● **PROVIDED PASSAGE**
Spring Batch Tutorial: Introduction

Author: Petri Kainulainen Published: January 17, 2016 43 comments

Most enterprise applications rely heavily on batch jobs. They run during the night and do all the time consuming tasks that cannot be done during business hours. These tasks are often critical to the business and errors can cause serious damage (i.e. cost a lot of money).

That's why it is important to write robust batch jobs that provide the correct output, are fault tolerant, and are as fast as possible. Spring Batch can help you to achieve these goals.

This blog post is the first part of my Spring Batch tutorial, and it provides a quick introduction to Spring Batch. After you have read this blog post, you:

Can specify the term batch job.
Understand why you should use Spring Batch instead of writing your own batch jobs.
Can identify the basic building blocks of a Spring Batch job.

Let's start by defining the term batch job.

What Is a Batch Job?

A batch job is often defined as follows:

A batch job is a computer program or set of programs processed in batch mode. This means that a sequence of commands to be executed by the operating system is listed in a file (often called a batch file, command file, or shell script) and submitted for execution as a single unit.

However, this definition is not very pragmatic, and it doesn't help you to understand what kind of batch jobs are required by a typical enterprise application. That's why I will provide my own definition:

A batch job reads input data, processes the input data, and writes the processed data to the configured output.

The following figure illustrates a simple batch job that fulfills my definition:

simplebatchjob

As you can see, this batch job has only one step. This is perfectly fine if your batch job has only one logical task. For example, if you are implementing an import job that reads information from an input file and writes it to the database, your job has only one logical task.

However, some batch jobs have more than one logical task. For example, you might have to implement a batch job that imports information from an input file and creates an export file that's exported to other applications. In other words, your batch job has two logical tasks. This means that it has two steps as well.

It seems that I have to rewrite my definition. The final version is:

A batch job consists of one or more steps. Each step is responsible of completing one logical task. Every step reads input data, processes the input data, and writes the processed data to the configured output. If the batch job has more than one step, the output of a step is often used as an input of the next step.

The following figure illustrates a batch job that has two steps:

batchjobwithmultiplesteps

I have now defined the term batch job. Let's find out why you should implement your batch jobs by using Spring Batch.

● **MATERIAL PROVIDED**

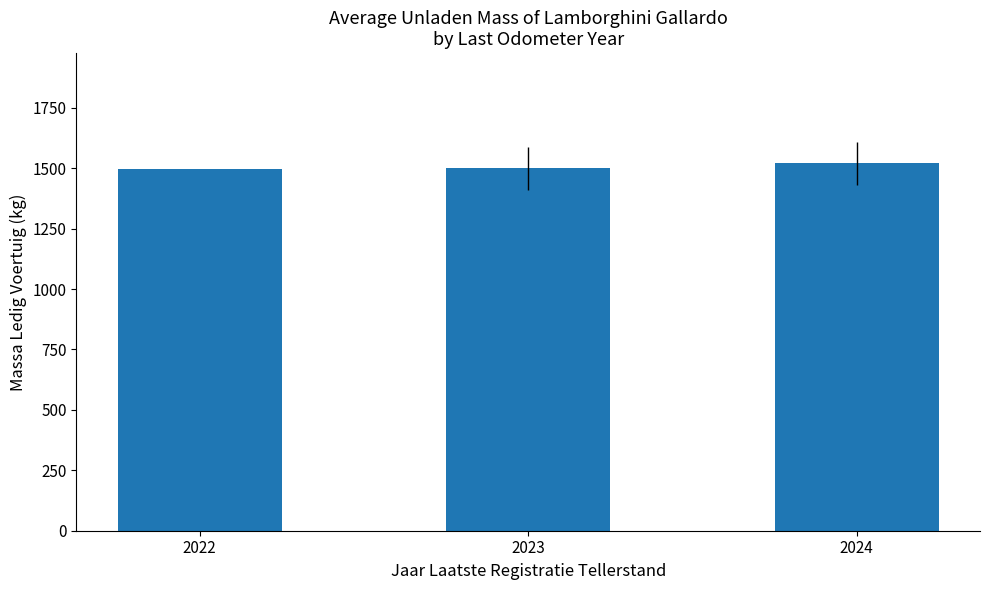

What is the greatest value displayed?

1520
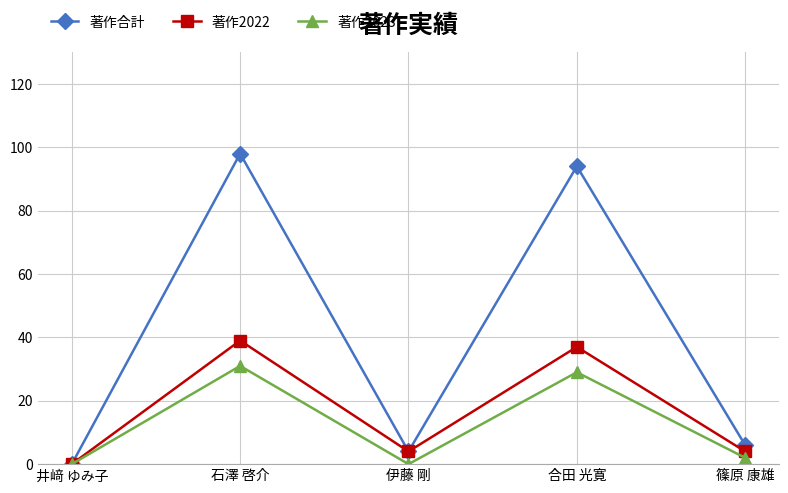

Which category has the lowest value in the 著作合計 series?

井﨑 ゆみ子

● **TASK REQUIREMENTS**
Continue the Spring Batch tutorial introduction from its last sentence.

● **TASK ANSWER**
How Can Spring Batch Help Us?

I have written a lot of batch jobs during my career and seen many batch jobs written by other developers. I have noticed that most non-trivial batch jobs (including mine), which don't use any framework or library, suffer from these problems:

The code that implements the batch job is a mess. Because it has only one huge step, no one cannot really understand how the batch job works.
The batch job is slow because it does everything inside a HUGE transaction.
The batch job doesn't have a real error handling. If an error occurs during a batch job, the job simply fails. However, if you are lucky, the batch job might write an error message to a log file.
The batch job doesn't clean up the output data that's written to the configured output if it fails. This is a problem because you cannot trust the data that's produced by the batch job. In other words, you have to ensure (manually) that the output data of the batch job is correct. This is a waste of time.
The batch job doesn't report its final state. In other words, there is no easy way to figure out if the batch job was finished successfully.

You can (of course) fix every one of these problems. If you decide to follow this approach, you face two new problems:

You have to essentially create an in-house batch job framework, and it is extremely hard to get everything right at the first time.
Creating an in-house batch job framework is a big task and it takes time that you don't often have. This means that you cannot fix the problems found from the first version of your batch job framework because you don't have time to do it. That's why all in-house frameworks have their own oddities.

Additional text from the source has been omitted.